EXERCISE AIM: Line count for "events": give how many lines in the data below contain it, with no other words.

SUPPLIED INFORMATION:

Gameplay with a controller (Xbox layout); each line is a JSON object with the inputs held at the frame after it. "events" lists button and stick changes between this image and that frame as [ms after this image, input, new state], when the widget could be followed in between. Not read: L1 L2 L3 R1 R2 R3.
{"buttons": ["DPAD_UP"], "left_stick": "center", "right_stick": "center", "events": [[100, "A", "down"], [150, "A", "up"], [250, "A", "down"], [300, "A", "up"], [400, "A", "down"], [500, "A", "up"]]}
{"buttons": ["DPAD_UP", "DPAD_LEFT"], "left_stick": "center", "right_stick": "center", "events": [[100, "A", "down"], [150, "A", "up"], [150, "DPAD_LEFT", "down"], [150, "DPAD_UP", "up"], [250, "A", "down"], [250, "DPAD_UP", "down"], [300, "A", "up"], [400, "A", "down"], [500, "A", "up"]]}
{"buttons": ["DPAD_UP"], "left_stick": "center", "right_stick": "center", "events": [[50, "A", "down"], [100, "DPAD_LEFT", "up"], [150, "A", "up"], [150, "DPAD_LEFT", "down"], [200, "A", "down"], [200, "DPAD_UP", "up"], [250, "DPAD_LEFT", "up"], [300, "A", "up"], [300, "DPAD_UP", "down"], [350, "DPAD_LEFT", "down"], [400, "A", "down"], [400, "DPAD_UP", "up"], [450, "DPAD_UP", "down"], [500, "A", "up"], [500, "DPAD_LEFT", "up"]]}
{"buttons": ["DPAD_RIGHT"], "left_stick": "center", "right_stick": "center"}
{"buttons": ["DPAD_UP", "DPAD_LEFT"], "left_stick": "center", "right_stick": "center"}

ANSWER TO THIS PROBLEM: 4